Ingredients: 5 tablespoons vegetable oil
1 cup all-purpose flour, for dredging
6 beef short ribs, 4 to 5 inches each (about 5 pounds total)
salt and pepper
1/2 cup beef stock
1 cup tomato sauce
2 large onions, chopped
1 tablespoon minced garlic
1/3 cup dark brown sugar
Instructions: Preheat the oven to 350°F.

Heat 3 tablespoons of the oil in a large, heavy, oven-proof skillet over medium-high heat. Place the flour on a large, shallow bowl or plate. Sprinkle the short ribs all over with salt and pepper. Dredge 3 ribs in the flour, turn to coat, shake off the excess, and place them into the hot oil. Cook until well-browned, about 4 minutes, then turn to brown the other side. Transfer to a large bowl. Heat the remaining oil, and repeat with the remaining 3 ribs. Add these to the bowl and set aside.

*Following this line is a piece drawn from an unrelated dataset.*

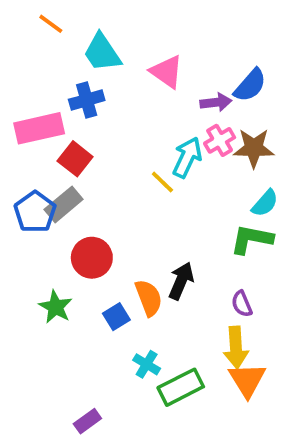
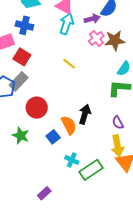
blue cross: (87, 100) -> (24, 25), turned 36
cyan arrow: (187, 157) -> (67, 24), moved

In a sauté or braising pan large enough to hold all the ribs in one layer (at least 12 inches), stir together the beef stock, tomato sauce, onions, garlic, and brown sugar. Place over medium-high heat and bring to a boil. Reduce the heat, and simmer, stirring often, 15 to 20 minutes. Place the browned ribs in the pan in one layer. Cover tightly and bake for 3 hours, until the meat is very tender.